§ Complete the following:
1/ In the passage on social media advertising, since when have media and creative been split into different agencies?
2/ Extend the passage on social media advertising, picking up after its final sentence.

Start of Quoted passage

Social media algorithms now surface content based on relevance, not followers — meaning ads find consumers directly. Running daily social ads gives you free, real-time creative testing at the same time as real marketing. Brands that do this build a feedback loop that informs every other channel, including the Super Bowl.
The creative is the variable: no amount of targeting, data, or media spend saves a bad ad.
Why the current model is broken
- Separating media and creative into different agencies since the 1990s destroyed accountability and generated expensive, meaningless reports.
- Boardroom creative decisions are made subjectively by two to four people, then validated with flawed research tools.
- When quarterly numbers dip, companies revert to "tried and true" strategies that accelerate decline rather than reverse it.
- Brands spend more on measuring creative than on making creative for social.

End of Quoted passage
Start of Extracted information

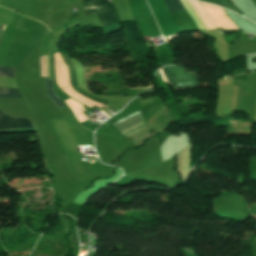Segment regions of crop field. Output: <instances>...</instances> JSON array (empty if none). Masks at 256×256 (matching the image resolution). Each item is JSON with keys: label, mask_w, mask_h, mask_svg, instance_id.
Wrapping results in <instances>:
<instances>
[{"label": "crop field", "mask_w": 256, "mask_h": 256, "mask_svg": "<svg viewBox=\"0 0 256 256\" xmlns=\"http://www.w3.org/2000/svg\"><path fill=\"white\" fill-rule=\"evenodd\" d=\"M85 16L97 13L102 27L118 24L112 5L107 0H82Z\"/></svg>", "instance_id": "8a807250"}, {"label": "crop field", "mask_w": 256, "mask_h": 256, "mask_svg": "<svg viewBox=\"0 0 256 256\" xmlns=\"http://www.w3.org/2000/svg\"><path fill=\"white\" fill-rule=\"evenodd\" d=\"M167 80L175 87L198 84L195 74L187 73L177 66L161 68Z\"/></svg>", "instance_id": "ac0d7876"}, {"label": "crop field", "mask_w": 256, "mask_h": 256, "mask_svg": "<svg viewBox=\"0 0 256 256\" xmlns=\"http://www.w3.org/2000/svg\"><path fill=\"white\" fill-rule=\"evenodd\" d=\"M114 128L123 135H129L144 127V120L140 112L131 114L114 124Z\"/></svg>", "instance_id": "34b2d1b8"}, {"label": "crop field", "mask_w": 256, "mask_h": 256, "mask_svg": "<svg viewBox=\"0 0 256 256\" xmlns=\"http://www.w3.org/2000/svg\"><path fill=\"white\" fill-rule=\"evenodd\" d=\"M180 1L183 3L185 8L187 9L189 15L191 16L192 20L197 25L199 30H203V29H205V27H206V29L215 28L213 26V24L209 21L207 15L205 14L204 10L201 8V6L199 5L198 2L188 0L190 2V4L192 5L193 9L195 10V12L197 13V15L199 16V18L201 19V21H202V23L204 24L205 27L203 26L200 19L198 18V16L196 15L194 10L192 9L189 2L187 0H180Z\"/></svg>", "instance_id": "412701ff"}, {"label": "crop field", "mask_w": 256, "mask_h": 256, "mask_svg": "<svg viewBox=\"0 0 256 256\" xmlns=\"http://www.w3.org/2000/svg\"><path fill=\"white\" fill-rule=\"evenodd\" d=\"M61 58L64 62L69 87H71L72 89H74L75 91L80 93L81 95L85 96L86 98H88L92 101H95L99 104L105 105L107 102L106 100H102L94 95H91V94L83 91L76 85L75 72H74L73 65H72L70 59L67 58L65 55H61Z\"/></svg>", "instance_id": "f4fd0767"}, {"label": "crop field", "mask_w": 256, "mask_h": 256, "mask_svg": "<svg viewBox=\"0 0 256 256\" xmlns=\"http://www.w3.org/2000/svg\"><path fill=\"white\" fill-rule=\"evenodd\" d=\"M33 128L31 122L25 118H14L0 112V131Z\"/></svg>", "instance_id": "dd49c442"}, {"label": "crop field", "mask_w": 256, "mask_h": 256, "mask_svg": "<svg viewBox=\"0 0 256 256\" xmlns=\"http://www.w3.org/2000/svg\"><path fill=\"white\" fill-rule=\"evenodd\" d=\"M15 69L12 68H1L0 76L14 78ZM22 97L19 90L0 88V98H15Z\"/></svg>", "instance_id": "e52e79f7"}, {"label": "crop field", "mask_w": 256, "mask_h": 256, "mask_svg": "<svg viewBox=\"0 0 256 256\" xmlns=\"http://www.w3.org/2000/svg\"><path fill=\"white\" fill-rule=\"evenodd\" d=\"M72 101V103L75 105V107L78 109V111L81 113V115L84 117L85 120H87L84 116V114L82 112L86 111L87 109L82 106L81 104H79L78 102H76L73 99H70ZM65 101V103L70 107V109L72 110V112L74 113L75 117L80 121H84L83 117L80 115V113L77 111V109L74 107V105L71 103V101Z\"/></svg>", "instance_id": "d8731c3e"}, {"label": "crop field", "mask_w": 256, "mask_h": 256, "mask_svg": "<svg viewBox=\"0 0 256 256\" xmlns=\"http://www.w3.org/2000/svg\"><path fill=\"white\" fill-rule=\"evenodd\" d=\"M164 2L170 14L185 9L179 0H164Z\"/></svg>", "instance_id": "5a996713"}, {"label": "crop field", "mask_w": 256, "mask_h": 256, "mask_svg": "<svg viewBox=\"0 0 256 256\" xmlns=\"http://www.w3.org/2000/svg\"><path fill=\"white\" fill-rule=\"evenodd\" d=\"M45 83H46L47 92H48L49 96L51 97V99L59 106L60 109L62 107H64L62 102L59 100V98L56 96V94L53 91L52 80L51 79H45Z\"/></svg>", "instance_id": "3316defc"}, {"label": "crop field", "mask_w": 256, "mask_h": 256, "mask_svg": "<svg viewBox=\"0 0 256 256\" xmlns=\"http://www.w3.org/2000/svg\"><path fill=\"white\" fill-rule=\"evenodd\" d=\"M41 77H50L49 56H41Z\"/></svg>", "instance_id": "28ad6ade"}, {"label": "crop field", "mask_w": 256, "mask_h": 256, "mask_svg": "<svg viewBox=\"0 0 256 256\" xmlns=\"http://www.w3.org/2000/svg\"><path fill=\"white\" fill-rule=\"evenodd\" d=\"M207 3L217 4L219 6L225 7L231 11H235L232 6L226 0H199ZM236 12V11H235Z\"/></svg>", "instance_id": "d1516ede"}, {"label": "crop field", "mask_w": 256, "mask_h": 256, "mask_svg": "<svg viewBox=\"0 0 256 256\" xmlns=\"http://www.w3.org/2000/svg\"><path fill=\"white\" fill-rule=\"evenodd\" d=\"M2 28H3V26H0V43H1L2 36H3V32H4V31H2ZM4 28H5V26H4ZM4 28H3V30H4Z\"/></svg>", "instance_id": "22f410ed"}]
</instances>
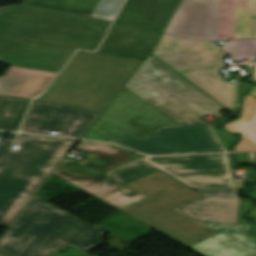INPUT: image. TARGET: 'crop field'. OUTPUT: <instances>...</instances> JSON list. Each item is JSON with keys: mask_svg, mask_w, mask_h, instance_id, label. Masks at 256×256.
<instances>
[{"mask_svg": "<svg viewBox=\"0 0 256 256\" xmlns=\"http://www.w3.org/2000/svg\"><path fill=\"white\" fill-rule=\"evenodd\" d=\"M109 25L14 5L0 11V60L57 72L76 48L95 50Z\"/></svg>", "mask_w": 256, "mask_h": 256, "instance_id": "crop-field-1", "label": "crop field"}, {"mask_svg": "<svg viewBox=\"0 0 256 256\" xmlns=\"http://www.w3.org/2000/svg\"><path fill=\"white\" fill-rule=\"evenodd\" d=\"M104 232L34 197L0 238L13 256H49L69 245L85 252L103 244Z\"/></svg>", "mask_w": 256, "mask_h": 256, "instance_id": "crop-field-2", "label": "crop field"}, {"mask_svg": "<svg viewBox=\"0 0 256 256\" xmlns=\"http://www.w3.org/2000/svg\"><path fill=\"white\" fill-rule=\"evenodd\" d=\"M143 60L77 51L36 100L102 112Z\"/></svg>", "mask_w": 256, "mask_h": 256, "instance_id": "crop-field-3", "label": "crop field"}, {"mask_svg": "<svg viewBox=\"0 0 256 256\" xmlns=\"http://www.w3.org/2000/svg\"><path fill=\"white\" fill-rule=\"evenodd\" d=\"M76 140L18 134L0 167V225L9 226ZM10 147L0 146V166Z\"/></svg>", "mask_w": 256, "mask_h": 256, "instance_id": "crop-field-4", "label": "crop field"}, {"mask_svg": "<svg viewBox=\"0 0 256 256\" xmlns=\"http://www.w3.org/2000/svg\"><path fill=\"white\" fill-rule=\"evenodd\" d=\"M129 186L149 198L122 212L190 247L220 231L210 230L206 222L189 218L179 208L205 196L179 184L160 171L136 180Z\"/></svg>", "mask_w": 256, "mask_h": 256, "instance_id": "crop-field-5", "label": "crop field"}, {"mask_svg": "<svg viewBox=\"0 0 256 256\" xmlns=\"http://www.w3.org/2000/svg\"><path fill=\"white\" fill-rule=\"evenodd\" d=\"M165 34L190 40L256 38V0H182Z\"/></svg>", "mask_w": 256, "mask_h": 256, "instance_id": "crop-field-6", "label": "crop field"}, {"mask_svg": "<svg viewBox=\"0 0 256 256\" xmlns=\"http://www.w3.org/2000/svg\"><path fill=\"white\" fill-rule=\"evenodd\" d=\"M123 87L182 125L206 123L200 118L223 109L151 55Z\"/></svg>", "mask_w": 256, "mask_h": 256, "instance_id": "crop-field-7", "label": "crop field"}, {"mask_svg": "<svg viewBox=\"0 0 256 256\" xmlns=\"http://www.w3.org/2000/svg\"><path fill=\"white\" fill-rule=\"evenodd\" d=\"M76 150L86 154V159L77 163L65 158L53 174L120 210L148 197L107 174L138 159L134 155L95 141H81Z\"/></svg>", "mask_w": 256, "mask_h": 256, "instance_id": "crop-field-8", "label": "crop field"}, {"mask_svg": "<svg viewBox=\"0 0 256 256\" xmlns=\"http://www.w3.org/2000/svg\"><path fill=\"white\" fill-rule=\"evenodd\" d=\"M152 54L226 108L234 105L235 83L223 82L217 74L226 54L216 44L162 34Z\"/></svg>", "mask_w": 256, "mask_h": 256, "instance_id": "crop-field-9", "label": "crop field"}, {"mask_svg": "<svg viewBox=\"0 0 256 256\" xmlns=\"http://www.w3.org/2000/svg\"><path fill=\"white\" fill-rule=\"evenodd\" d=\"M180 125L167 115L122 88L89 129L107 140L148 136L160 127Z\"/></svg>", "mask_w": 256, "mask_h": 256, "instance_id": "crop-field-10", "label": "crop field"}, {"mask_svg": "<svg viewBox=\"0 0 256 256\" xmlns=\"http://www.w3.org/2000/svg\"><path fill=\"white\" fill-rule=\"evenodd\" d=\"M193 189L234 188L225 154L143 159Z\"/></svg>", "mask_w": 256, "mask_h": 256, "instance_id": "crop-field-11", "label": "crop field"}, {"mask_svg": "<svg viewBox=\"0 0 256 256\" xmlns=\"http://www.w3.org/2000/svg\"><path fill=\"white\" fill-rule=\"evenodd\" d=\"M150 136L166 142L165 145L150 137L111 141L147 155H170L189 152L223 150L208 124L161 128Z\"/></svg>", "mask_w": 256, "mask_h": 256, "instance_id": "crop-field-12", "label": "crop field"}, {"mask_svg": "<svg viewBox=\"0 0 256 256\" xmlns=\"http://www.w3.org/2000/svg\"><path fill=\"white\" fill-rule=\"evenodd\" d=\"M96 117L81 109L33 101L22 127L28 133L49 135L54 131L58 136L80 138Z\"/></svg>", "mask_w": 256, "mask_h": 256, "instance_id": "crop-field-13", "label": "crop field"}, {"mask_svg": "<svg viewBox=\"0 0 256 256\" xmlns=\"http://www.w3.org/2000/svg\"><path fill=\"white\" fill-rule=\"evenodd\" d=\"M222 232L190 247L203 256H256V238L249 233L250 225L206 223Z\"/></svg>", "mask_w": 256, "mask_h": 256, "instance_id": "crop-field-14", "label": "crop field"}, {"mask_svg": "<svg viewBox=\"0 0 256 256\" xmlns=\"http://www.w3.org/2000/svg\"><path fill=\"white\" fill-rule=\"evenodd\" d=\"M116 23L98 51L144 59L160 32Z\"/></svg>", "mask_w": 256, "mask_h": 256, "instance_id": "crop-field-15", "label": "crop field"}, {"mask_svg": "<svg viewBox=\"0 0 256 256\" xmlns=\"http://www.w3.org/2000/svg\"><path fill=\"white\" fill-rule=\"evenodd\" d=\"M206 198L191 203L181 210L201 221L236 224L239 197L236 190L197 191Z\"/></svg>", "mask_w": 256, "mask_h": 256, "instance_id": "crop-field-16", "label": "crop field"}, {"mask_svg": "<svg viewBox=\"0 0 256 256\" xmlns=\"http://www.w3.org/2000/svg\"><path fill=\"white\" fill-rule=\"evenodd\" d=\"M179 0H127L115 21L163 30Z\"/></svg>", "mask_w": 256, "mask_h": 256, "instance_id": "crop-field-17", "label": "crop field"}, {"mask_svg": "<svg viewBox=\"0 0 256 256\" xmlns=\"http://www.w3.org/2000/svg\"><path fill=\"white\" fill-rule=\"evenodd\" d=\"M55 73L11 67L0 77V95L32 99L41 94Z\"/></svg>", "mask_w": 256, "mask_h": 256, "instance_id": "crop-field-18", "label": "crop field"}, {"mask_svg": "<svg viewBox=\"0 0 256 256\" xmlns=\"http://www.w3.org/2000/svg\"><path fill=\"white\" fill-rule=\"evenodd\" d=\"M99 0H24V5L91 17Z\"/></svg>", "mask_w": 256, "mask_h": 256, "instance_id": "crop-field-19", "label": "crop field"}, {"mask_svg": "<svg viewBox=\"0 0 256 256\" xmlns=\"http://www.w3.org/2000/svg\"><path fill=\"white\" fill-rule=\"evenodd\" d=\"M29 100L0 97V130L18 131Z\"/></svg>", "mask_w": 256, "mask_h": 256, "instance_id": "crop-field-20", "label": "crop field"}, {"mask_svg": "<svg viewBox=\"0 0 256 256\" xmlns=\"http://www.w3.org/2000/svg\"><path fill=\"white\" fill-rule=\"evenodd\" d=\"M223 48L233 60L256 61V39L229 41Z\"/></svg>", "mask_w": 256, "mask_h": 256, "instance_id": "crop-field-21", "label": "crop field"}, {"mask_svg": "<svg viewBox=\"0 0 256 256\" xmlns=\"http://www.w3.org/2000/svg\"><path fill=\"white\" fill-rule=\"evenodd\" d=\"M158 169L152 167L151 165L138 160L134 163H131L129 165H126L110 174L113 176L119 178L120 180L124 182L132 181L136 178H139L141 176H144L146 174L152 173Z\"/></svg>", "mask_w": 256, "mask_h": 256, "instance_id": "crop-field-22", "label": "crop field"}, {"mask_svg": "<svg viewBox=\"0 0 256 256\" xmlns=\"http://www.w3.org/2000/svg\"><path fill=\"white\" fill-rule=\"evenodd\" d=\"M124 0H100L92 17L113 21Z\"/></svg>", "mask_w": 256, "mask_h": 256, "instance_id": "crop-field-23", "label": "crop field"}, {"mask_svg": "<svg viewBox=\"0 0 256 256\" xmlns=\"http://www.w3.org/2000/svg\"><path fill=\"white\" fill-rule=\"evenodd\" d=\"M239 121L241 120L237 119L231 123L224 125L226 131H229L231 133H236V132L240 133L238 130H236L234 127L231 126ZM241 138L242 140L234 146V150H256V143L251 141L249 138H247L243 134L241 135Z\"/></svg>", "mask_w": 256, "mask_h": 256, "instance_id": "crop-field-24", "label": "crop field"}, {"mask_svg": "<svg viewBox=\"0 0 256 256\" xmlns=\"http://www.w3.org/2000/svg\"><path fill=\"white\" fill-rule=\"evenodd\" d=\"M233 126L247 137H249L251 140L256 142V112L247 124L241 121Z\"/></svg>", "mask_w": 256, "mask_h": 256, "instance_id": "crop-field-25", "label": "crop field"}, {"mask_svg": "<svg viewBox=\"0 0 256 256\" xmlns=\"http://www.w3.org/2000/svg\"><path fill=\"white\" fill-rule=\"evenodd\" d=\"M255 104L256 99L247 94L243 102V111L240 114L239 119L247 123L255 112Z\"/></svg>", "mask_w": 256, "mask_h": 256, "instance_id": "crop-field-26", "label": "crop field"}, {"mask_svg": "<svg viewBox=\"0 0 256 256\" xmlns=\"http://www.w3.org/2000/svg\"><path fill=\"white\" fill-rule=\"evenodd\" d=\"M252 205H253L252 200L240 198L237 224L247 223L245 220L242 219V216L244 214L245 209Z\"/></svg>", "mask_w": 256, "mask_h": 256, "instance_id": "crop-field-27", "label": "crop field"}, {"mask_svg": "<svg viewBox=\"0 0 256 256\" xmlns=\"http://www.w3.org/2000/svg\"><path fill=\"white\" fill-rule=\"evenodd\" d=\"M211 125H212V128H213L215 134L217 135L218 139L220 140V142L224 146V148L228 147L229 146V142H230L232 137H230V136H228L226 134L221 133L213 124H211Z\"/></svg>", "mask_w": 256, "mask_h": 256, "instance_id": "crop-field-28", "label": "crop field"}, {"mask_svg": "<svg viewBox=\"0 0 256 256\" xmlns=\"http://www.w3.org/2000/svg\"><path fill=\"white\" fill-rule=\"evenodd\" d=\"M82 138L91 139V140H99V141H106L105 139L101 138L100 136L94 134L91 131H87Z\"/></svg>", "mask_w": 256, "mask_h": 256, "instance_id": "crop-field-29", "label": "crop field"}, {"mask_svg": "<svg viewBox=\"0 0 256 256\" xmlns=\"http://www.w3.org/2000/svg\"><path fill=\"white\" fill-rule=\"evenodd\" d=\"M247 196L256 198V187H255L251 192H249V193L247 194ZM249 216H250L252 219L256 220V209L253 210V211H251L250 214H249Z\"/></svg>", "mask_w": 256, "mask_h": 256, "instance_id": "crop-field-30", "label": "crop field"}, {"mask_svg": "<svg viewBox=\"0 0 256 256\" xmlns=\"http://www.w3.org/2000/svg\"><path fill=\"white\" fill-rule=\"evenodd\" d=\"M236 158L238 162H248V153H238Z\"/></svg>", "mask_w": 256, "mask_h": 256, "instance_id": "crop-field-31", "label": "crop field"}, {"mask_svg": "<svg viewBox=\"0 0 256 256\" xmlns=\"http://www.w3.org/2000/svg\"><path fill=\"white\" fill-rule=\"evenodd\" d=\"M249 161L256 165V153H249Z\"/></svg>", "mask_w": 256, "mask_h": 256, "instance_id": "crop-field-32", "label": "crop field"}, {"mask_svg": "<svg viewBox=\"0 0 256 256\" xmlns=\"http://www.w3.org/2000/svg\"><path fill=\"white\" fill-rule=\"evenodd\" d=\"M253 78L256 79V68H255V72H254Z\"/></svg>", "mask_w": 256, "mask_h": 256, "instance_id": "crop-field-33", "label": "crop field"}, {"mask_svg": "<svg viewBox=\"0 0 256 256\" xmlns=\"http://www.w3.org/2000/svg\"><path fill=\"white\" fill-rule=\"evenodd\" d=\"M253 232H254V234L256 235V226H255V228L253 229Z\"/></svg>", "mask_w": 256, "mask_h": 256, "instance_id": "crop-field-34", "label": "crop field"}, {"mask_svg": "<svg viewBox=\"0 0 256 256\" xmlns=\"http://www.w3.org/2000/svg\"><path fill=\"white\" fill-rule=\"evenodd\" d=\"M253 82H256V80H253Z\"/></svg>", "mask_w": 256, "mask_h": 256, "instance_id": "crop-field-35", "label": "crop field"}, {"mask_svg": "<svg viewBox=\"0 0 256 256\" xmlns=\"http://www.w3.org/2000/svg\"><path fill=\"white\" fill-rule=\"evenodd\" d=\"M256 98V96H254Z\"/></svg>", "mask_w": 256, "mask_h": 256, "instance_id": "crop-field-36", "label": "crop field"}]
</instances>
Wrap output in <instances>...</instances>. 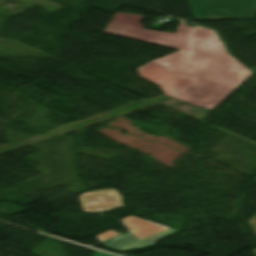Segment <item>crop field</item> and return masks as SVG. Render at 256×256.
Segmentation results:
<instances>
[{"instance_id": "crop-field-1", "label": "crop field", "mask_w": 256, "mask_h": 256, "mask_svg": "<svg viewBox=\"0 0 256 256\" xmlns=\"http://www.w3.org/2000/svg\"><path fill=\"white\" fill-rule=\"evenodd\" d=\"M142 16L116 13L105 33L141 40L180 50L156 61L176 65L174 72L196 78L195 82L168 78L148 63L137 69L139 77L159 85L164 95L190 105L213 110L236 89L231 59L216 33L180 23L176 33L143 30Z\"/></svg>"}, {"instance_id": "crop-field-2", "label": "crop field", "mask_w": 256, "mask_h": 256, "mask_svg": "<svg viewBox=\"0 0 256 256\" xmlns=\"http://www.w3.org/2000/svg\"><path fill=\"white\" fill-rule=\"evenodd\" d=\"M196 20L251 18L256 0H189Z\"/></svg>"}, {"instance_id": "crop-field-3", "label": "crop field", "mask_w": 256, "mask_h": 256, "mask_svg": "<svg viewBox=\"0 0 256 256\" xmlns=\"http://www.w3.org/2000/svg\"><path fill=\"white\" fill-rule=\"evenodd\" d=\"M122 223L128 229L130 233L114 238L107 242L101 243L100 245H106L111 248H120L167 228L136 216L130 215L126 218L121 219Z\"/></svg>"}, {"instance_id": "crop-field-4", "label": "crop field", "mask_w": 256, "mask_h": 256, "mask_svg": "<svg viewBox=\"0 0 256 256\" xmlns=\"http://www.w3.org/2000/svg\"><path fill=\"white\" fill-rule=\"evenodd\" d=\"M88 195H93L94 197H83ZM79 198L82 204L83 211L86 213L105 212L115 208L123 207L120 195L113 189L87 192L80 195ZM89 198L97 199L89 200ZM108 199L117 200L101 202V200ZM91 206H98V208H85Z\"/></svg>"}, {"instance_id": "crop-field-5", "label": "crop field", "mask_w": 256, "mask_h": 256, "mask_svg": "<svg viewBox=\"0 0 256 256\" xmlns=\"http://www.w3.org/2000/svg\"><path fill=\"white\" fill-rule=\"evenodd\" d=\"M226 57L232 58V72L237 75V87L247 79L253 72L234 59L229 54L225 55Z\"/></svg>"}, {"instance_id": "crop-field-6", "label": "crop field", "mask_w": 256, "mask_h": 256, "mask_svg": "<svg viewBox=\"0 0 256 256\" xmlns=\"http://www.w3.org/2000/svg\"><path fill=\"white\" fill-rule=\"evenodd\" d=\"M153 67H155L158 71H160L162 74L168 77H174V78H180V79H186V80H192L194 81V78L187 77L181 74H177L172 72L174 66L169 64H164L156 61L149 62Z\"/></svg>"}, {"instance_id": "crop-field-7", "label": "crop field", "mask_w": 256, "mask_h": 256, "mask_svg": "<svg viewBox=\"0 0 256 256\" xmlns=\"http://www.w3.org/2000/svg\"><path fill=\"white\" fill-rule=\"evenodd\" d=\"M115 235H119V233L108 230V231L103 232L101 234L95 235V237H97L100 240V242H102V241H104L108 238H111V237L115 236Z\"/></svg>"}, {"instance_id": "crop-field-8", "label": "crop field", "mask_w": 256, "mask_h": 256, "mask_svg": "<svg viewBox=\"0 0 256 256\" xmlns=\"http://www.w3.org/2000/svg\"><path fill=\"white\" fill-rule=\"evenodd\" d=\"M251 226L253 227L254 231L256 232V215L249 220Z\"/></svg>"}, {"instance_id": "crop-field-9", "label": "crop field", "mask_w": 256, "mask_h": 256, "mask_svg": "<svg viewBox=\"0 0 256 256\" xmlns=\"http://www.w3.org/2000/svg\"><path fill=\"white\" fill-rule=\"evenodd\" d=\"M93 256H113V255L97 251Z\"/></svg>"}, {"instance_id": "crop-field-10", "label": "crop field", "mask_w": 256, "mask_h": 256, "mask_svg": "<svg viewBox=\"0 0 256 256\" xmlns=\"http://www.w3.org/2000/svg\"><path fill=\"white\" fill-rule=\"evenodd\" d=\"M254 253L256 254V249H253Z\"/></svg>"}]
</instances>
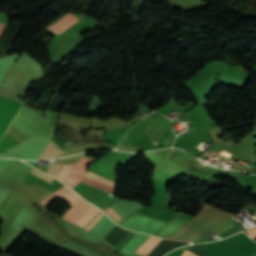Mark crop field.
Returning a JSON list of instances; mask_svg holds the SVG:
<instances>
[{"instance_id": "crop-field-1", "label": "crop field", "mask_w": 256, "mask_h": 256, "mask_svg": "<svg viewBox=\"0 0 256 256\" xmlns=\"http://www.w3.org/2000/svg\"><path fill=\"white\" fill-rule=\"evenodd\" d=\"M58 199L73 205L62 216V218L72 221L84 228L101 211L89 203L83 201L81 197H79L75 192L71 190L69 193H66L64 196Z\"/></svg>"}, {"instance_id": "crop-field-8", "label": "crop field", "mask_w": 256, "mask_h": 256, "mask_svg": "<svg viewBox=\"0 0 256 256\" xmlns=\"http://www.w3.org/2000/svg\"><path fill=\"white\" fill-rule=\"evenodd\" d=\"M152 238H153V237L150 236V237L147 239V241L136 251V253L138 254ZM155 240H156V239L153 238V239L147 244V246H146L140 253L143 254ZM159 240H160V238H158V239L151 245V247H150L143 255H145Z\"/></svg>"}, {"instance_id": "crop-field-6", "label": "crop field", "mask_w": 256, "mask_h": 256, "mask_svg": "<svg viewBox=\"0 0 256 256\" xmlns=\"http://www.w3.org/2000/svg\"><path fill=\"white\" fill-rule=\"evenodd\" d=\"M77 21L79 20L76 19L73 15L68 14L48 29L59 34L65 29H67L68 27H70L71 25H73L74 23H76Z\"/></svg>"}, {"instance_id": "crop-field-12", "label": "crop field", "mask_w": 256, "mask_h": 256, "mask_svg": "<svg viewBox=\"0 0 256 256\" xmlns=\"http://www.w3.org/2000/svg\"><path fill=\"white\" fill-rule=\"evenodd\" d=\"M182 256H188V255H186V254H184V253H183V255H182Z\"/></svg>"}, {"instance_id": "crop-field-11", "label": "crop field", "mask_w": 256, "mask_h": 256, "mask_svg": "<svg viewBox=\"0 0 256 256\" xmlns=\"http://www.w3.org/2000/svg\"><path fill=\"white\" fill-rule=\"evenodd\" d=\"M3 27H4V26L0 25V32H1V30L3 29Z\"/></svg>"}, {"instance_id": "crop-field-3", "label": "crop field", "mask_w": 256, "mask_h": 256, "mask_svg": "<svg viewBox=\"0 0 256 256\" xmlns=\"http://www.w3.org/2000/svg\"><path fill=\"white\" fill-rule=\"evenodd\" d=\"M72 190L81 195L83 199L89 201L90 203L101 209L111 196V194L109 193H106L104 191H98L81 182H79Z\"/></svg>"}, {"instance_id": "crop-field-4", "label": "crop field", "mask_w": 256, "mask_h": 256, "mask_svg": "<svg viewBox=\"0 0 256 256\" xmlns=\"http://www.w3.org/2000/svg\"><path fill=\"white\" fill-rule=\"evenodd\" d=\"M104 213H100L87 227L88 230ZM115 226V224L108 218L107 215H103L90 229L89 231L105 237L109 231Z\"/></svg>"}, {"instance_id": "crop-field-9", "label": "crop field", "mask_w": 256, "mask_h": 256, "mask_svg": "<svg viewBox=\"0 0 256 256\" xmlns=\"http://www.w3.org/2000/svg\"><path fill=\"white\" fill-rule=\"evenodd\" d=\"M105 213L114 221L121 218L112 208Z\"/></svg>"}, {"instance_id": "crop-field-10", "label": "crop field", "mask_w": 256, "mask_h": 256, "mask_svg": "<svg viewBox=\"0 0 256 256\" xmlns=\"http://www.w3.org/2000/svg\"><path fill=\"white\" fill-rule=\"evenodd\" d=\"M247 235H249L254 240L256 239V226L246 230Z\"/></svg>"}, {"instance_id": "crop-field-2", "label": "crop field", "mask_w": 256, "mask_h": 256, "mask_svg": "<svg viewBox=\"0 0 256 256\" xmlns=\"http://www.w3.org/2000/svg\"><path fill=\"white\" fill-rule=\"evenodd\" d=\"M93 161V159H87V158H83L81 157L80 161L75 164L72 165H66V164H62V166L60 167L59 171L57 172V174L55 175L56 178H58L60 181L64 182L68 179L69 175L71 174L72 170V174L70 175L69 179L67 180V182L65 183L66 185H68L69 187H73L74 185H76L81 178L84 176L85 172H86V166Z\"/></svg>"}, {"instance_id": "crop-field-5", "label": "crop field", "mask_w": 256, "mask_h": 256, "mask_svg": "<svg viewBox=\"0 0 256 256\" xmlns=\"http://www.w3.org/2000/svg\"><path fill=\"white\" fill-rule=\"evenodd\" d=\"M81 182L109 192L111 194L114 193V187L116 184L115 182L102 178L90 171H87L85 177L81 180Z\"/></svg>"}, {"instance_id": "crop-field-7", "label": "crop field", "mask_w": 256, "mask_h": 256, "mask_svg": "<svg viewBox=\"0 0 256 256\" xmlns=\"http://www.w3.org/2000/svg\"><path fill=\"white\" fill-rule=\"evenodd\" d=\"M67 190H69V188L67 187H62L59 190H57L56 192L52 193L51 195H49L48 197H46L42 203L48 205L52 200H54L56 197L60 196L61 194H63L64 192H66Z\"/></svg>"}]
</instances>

End of Extracted information

§ Task results:
1/ Since the 1990s.

2/
- A multi-billion dollar apparel company allocates the same creative budget to organic social as a t-shirt brand that went from $0 to $100M in revenue — $6.6M.
How the platforms changed everything
- For you page dynamics replaced follower feeds: AI now surfaces content to people who will engage with it, regardless of who posted it.
- This means every ad is simultaneously a creative test with real consumer signal — a two-for-one.
- Platform analytics and AI are disproportionately more powerful than any third-party SaaS creative measurement tool.
- A single organic video sold out Nice mango gummies across every Walgreens in America; Ocean Spray saw the same. No TV commercial has done that in 25 years.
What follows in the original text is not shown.